As CICIG and law enforcement agencies formed a common front, Guatemalans began to finally believe that the country's powerful business and political elite are no longer above the law. In the wake of the initial revelations about La Línea, thousands began to protest every week in front of the National Palace. In recent months they were joined by the Church, farmers' organizations, unions and even CACIF, Guatemala's most powerful business organization.

“Entities like CICIG are necessary in Latin America," says Nineth Montenegro, a congresswoman and member of the congressional committee that earlier this week recommended lifting Pérez Molina's immunity from prosecution. “It is needed, because in these countries there are no independent institutions. The state has been penetrated by organized crime, you need something that can operate outside the state.”

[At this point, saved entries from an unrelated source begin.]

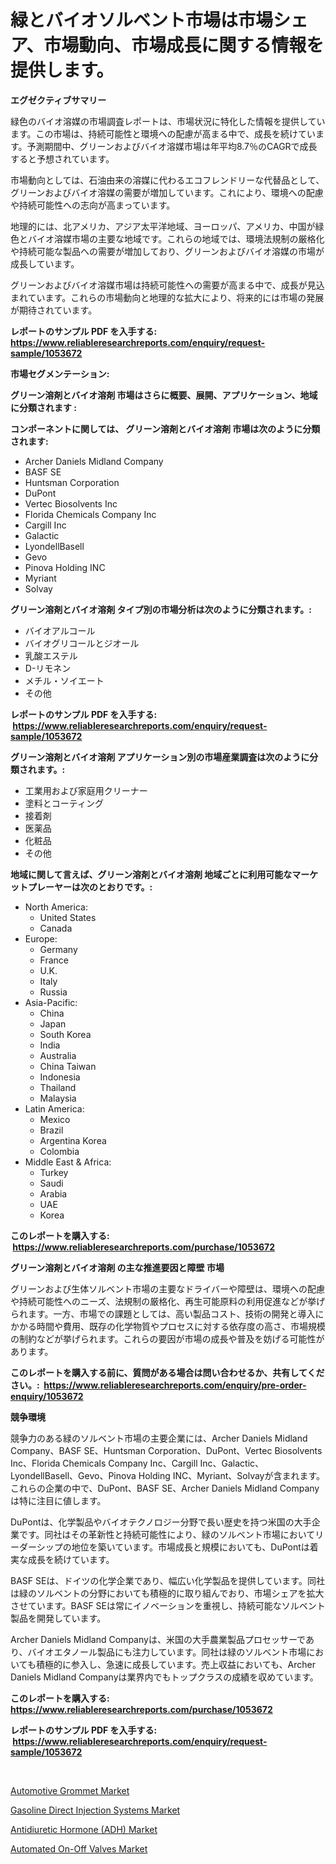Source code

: <p><h1>緑とバイオソルベント市場は市場シェア、市場動向、市場成長に関する情報を提供します。</h1></p><p><strong>エグゼクティブサマリー</strong></p>
<p><p>緑色のバイオ溶媒の市場調査レポートは、市場状況に特化した情報を提供しています。この市場は、持続可能性と環境への配慮が高まる中で、成長を続けています。予測期間中、グリーンおよびバイオ溶媒市場は年平均8.7％のCAGRで成長すると予想されています。</p><p>市場動向としては、石油由来の溶媒に代わるエコフレンドリーな代替品として、グリーンおよびバイオ溶媒の需要が増加しています。これにより、環境への配慮や持続可能性への志向が高まっています。</p><p>地理的には、北アメリカ、アジア太平洋地域、ヨーロッパ、アメリカ、中国が緑色とバイオ溶媒市場の主要な地域です。これらの地域では、環境法規制の厳格化や持続可能な製品への需要が増加しており、グリーンおよびバイオ溶媒の市場が成長しています。</p><p>グリーンおよびバイオ溶媒市場は持続可能性への需要が高まる中で、成長が見込まれています。これらの市場動向と地理的な拡大により、将来的には市場の発展が期待されています。</p></p>
<p><strong>レポートのサンプル PDF を入手する: <a href="https://www.reliableresearchreports.com/enquiry/request-sample/1053672">https://www.reliableresearchreports.com/enquiry/request-sample/1053672</a></strong></p>
<p><strong>市場セグメンテーション:</strong></p>
<p><strong> グリーン溶剤とバイオ溶剤 市場はさらに概要、展開、アプリケーション、地域に分類されます :</strong></p>
<p><strong>コンポーネントに関しては、 グリーン溶剤とバイオ溶剤 市場は次のように分類されます: &nbsp;</strong></p>
<p><ul><li>Archer Daniels Midland Company</li><li>BASF SE</li><li>Huntsman Corporation</li><li>DuPont</li><li>Vertec Biosolvents Inc</li><li>Florida Chemicals Company Inc</li><li>Cargill Inc</li><li>Galactic</li><li>LyondellBasell</li><li>Gevo</li><li>Pinova Holding INC</li><li>Myriant</li><li>Solvay</li></ul></p>
<p><strong> グリーン溶剤とバイオ溶剤 タイプ別の市場分析は次のように分類されます。:</strong></p>
<p><ul><li>バイオアルコール</li><li>バイオグリコールとジオール</li><li>乳酸エステル</li><li>D-リモネン</li><li>メチル・ソイエート</li><li>その他</li></ul></p>
<p><strong>レポートのサンプル PDF を入手する: &nbsp;<a href="https://www.reliableresearchreports.com/enquiry/request-sample/1053672">https://www.reliableresearchreports.com/enquiry/request-sample/1053672</a></strong></p>
<p><strong> グリーン溶剤とバイオ溶剤 アプリケーション別の市場産業調査は次のように分類されます。:</strong></p>
<p><ul><li>工業用および家庭用クリーナー</li><li>塗料とコーティング</li><li>接着剤</li><li>医薬品</li><li>化粧品</li><li>その他</li></ul></p>
<p><strong>地域に関して言えば、グリーン溶剤とバイオ溶剤 地域ごとに利用可能なマーケットプレーヤーは次のとおりです。:</strong></p>
<p><ul>
    <li>
        North America:
        <ul>
            <li>United States</li>
            <li>Canada</li>
        </ul>
    </li>
    <li>
        Europe:
        <ul>
            <li>Germany</li>
            <li>France</li>
            <li>U.K.</li>
            <li>Italy</li>
            <li>Russia</li>
        </ul>
    </li>
    <li>
        Asia-Pacific:
        <ul>
            <li>China</li>
            <li>Japan</li>
            <li>South Korea</li>
            <li>India</li>
            <li>Australia</li>
            <li>China Taiwan</li>
            <li>Indonesia</li>
            <li>Thailand</li>
            <li>Malaysia</li>
        </ul>
    </li>
    <li>
        Latin America:
        <ul>
            <li>Mexico</li>
            <li>Brazil</li>
            <li>Argentina Korea</li>
            <li>Colombia</li>
        </ul>
    </li>
    <li>
        Middle East & Africa:
        <ul>
            <li>Turkey</li>
            <li>Saudi</li>
            <li>Arabia</li>
            <li>UAE</li>
            <li>Korea</li>
        </ul>
    </li>
    </ul></p>
<p><strong>このレポートを購入する: &nbsp;<a href="https://www.reliableresearchreports.com/purchase/1053672">https://www.reliableresearchreports.com/purchase/1053672</a></strong></p>
<p><strong>グリーン溶剤とバイオ溶剤 の主な推進要因と障壁 市場</strong></p>
<p><p>グリーンおよび生体ソルベント市場の主要なドライバーや障壁は、環境への配慮や持続可能性へのニーズ、法規制の厳格化、再生可能原料の利用促進などが挙げられます。一方、市場での課題としては、高い製品コスト、技術の開発と導入にかかる時間や費用、既存の化学物質やプロセスに対する依存度の高さ、市場規模の制約などが挙げられます。これらの要因が市場の成長や普及を妨げる可能性があります。</p></p>
<p><strong>このレポートを購入する前に、質問がある場合は問い合わせるか、共有してください。:&nbsp; <a href="https://www.reliableresearchreports.com/enquiry/pre-order-enquiry/1053672">https://www.reliableresearchreports.com/enquiry/pre-order-enquiry/1053672</a></strong></p>
<p><strong>競争環境</strong></p>
<p><p>競争力のある緑のソルベント市場の主要企業には、Archer Daniels Midland Company、BASF SE、Huntsman Corporation、DuPont、Vertec Biosolvents Inc、Florida Chemicals Company Inc、Cargill Inc、Galactic、LyondellBasell、Gevo、Pinova Holding INC、Myriant、Solvayが含まれます。これらの企業の中で、DuPont、BASF SE、Archer Daniels Midland Companyは特に注目に値します。</p><p>DuPontは、化学製品やバイオテクノロジー分野で長い歴史を持つ米国の大手企業です。同社はその革新性と持続可能性により、緑のソルベント市場においてリーダーシップの地位を築いています。市場成長と規模においても、DuPontは着実な成長を続けています。</p><p>BASF SEは、ドイツの化学企業であり、幅広い化学製品を提供しています。同社は緑のソルベントの分野においても積極的に取り組んでおり、市場シェアを拡大させています。BASF SEは常にイノベーションを重視し、持続可能なソルベント製品を開発しています。</p><p>Archer Daniels Midland Companyは、米国の大手農業製品プロセッサーであり、バイオエタノール製品にも注力しています。同社は緑のソルベント市場においても積極的に参入し、急速に成長しています。売上収益においても、Archer Daniels Midland Companyは業界内でもトップクラスの成績を収めています。</p></p>
<p><strong>このレポートを購入する: &nbsp; <a href="https://www.reliableresearchreports.com/purchase/1053672">https://www.reliableresearchreports.com/purchase/1053672</a></strong></p>
<p><strong>レポートのサンプル PDF を入手する: &nbsp;<a href="https://www.reliableresearchreports.com/enquiry/request-sample/1053672">https://www.reliableresearchreports.com/enquiry/request-sample/1053672</a></strong><strong></strong></p>
<p>&nbsp;</p>
<p><p><a href="https://github.com/luckyshygirl/Market-Research-Report-List-3/blob/main/automotive-grommet-market.md">Automotive Grommet Market</a></p><p><a href="https://github.com/markusgodoy/Market-Research-Report-List-2/blob/main/gasoline-direct-injection-systems-market.md">Gasoline Direct Injection Systems Market</a></p><p><a href="https://view.publitas.com/reportprime-1/global-antidiuretic-hormone-adh-market-by-types-applications-and-major-players-with-regional-growth-rate-analysis-and-development-situation-from-2023-to-2030/">Antidiuretic Hormone (ADH) Market</a></p><p><a href="https://shimmer-gardenia-37a.notion.site/Automated-On-Off-Valves-Market-Size-Growing-and-Forecasted-for-period-from-2024-2031-and-provides--60c778d978cd4bc289e860c3ff48f188">Automated On-Off Valves Market</a></p></p>
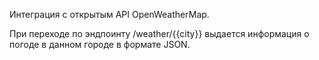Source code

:Интеграция с открытым API OpenWeatherMap. 

При переходе по эндпоинту /weather/{{city}} выдается информация о погоде в данном городе в формате JSON.
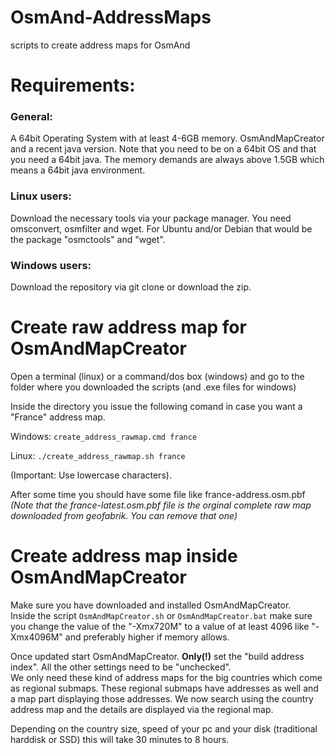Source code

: # OsmAnd-AddressMaps
scripts to create address maps for OsmAnd


# Requirements:
### General:
A 64bit Operating System with at least 4-6GB memory.
OsmAndMapCreator and a recent java version. 
Note that you need to be on a 64bit OS and that you need a 64bit java. The memory demands are always above 1.5GB which means a 64bit java environment.

### Linux users:
Download the necessary tools via your package manager. You need omsconvert, osmfilter and wget.
For Ubuntu and/or Debian that would be the package "osmctools" and "wget".

### Windows users:
Download the repository via git clone or download the zip.


# Create raw address map for OsmAndMapCreator

Open a terminal (linux) or a command/dos box (windows) and go to the folder where you downloaded the scripts (and .exe files for windows)

Inside the directory you issue the following comand in case you want a "France" address map.

Windows: 
`create_address_rawmap.cmd france`

Linux:
`./create_address_rawmap.sh france`

(Important: Use lowercase characters).

After some time you should have some file like france-address.osm.pbf
*(Note that the france-latest.osm.pbf file is the orginal complete raw map downloaded from geofabrik. You can remove that one)*


# Create address map inside OsmAndMapCreator
Make sure you have downloaded and installed OsmAndMapCreator.<br>
Inside the script `OsmAndMapCreator.sh` or `OsmAndMapCreator.bat` make sure you change the value of the "-Xmx720M" to a value of at least 4096 like "-Xmx4096M" and preferably higher if memory allows.

Once updated start OsmAndMapCreator. **Only(!)** set the "build address index". All the other settings need to be "unchecked".<br>
We only need these kind of address maps for the big countries which come as regional submaps. These regional submaps have addresses as well and a map part displaying those addresses. We now search using the country address map and the details are displayed via the regional map.

Depending on the country size, speed of your pc and your disk (traditional harddisk or SSD) this will take 30 minutes to 8 hours.

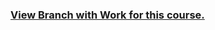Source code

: ### <a href="https://github.com/demetrios-koziris/OnlineCourseWork/tree/CourseraRWDD2">View Branch with Work for this course.</a>
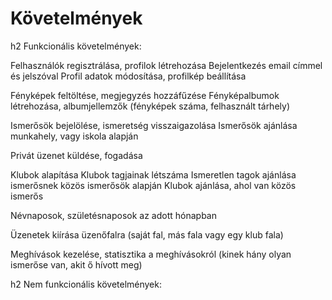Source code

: # Követelmények

h2 Funkcionális követelmények:

Felhasználók regisztrálása, profilok létrehozása
Bejelentkezés email címmel és jelszóval
Profil adatok módosítása, profilkép beállítása

Fényképek feltöltése, megjegyzés hozzáfűzése
Fényképalbumok létrehozása, albumjellemzők (fényképek száma, felhasznált tárhely)

Ismerősök bejelölése, ismeretség visszaigazolása
Ismerősök ajánlása munkahely, vagy iskola alapján

Privát üzenet küldése, fogadása

Klubok alapítása
Klubok tagjainak létszáma
Ismeretlen tagok ajánlása ismerősnek közös ismerősök alapján
Klubok ajánlása, ahol van közös ismerős

Névnaposok, születésnaposok az adott hónapban

Üzenetek kiírása üzenőfalra (saját fal, más fala vagy egy klub fala)

Meghívások kezelése, statisztika a meghívásokról (kinek hány olyan ismerőse van, akit ő hívott meg)

h2 Nem funkcionális követelmények:

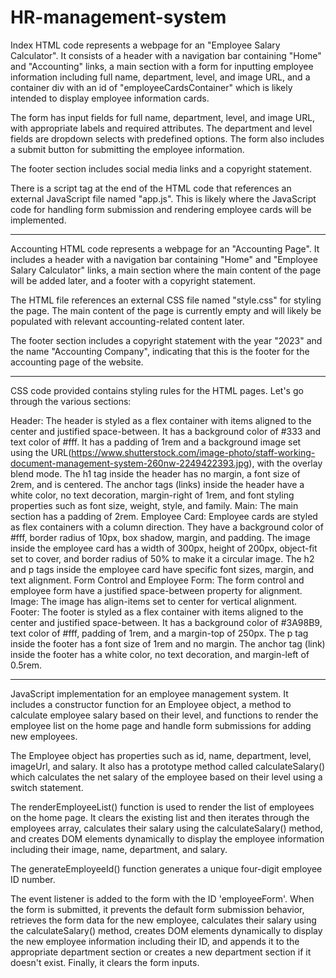 # HR-management-system
Index HTML code represents a webpage for an "Employee Salary Calculator". It consists of a header with a navigation bar containing "Home" and "Accounting" links, a main section with a form for inputting employee information including full name, department, level, and image URL, and a container div with an id of "employeeCardsContainer" which is likely intended to display employee information cards.

The form has input fields for full name, department, level, and image URL, with appropriate labels and required attributes. The department and level fields are dropdown selects with predefined options. The form also includes a submit button for submitting the employee information.

The footer section includes social media links and a copyright statement.

There is a script tag at the end of the HTML code that references an external JavaScript file named "app.js". This is likely where the JavaScript code for handling form submission and rendering employee cards will be implemented.

________________________________________________________________________________________________________________
Accounting HTML code represents a webpage for an "Accounting Page". It includes a header with a navigation bar containing "Home" and "Employee Salary Calculator" links, a main section where the main content of the page will be added later, and a footer with a copyright statement.

The HTML file references an external CSS file named "style.css" for styling the page. The main content of the page is currently empty and will likely be populated with relevant accounting-related content later.

The footer section includes a copyright statement with the year "2023" and the name "Accounting Company", indicating that this is the footer for the accounting page of the website.
________________________________________________________________________________________________________________




CSS code provided contains styling rules for the  HTML pages. Let's go through the various sections:

Header:
The header is styled as a flex container with items aligned to the center and justified space-between.
It has a background color of #333 and text color of #fff.
It has a padding of 1rem and a background image set using the URL(https://www.shutterstock.com/image-photo/staff-working-document-management-system-260nw-2249422393.jpg), with the overlay blend mode.
The h1 tag inside the header has no margin, a font size of 2rem, and is centered.
The anchor tags (links) inside the header have a white color, no text decoration, margin-right of 1rem, and font styling properties such as font size, weight, style, and family.
Main:
The main section has a padding of 2rem.
Employee Card:
Employee cards are styled as flex containers with a column direction.
They have a background color of #fff, border radius of 10px, box shadow, margin, and padding.
The image inside the employee card has a width of 300px, height of 200px, object-fit set to cover, and border radius of 50% to make it a circular image.
The h2 and p tags inside the employee card have specific font sizes, margin, and text alignment.
Form Control and Employee Form:
The form control and employee form have a justified space-between property for alignment.
Image:
The image has align-items set to center for vertical alignment.
Footer:
The footer is styled as a flex container with items aligned to the center and justified space-between.
It has a background color of #3A98B9, text color of #fff, padding of 1rem, and a margin-top of 250px.
The p tag inside the footer has a font size of 1rem and no margin.
The anchor tag (link) inside the footer has a white color, no text decoration, and margin-left of 0.5rem.
________________________________________________________________________________________________________________



 JavaScript implementation for an employee management system. It includes a constructor function for an Employee object, a method to calculate employee salary based on their level, and functions to render the employee list on the home page and handle form submissions for adding new employees.

The Employee object has properties such as id, name, department, level, imageUrl, and salary. It also has a prototype method called calculateSalary() which calculates the net salary of the employee based on their level using a switch statement.

The renderEmployeeList() function is used to render the list of employees on the home page. It clears the existing list and then iterates through the employees array, calculates their salary using the calculateSalary() method, and creates DOM elements dynamically to display the employee information including their image, name, department, and salary.

The generateEmployeeId() function generates a unique four-digit employee ID number.

The event listener is added to the form with the ID 'employeeForm'. When the form is submitted, it prevents the default form submission behavior, retrieves the form data for the new employee, calculates their salary using the calculateSalary() method, creates DOM elements dynamically to display the new employee information including their ID, and appends it to the appropriate department section or creates a new department section if it doesn't exist. Finally, it clears the form inputs.



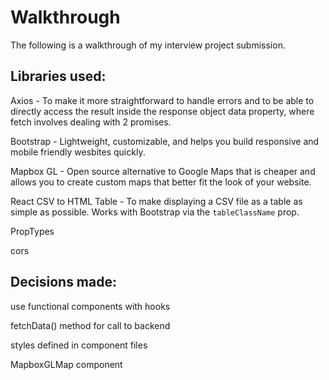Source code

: # Walkthrough

The following is a walkthrough of my interview project submission.

## Libraries used:

Axios - To make it more straightforward to handle errors and to be able to directly access the result inside the response object data property, where fetch involves dealing with 2 promises.

Bootstrap - Lightweight, customizable, and helps you build responsive and mobile friendly wesbites quickly.

Mapbox GL - Open source alternative to Google Maps that is cheaper and allows you to create custom maps that better fit the look of your website.

React CSV to HTML Table - To make displaying a CSV file as a table as simple as possible. Works with Bootstrap via the `tableClassName` prop.

PropTypes

cors

## Decisions made:

use functional components with hooks

fetchData() method for call to backend

styles defined in component files

MapboxGLMap component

Indeed, so astonishing is CICIG's success that inhabitants of neighboring countries are now looking to Guatemala as a possible model. In Honduras — whose President Juan Orlando Hernández has faced mass protests for months over a corruption scandal similar to La Línea — protesters have openly demanded the establishment of a CICIG-like agency, as have residents of El Salvador.

“Central America is like a series of communicating vessels. People in El Salvador and Honduras have seen what CICIG has done in Guatemala, and now they want one of their own,” says former Guatemalan President Vinicio Cerezo (1986-1991), who now heads a foundation aimed at increasing regional cooperation in Central America. “It's likely that, eventually, a regional CICIG will develop, or perhaps one with dependencies in all three countries.”

Experts are quick to point out that such a development may still be a long shot, however. CICIG's current mandate expires in 2017. The results of Sunday's presidential election may even herald the end of the agency. Manuel Baldizón, a conservative, has been openly hostile toward both CICIG and its commissioner Iván Velázquez in recent months. He currently polls second and will likely head into October's run-off.

Moreover, CICIG is still a long way from reaching its goal of strengthening Guatemala's institutions enough to make its presence redundant.

“They are still needed at the moment," says Cerezo, the former president. “They have investigative tools at their disposal that Guatemala's institutions, its judges, simply don't. You can't take out the criminal structures that penetrated the state from one day to another, so I feel CICIG's mandate should last for at least another two years.”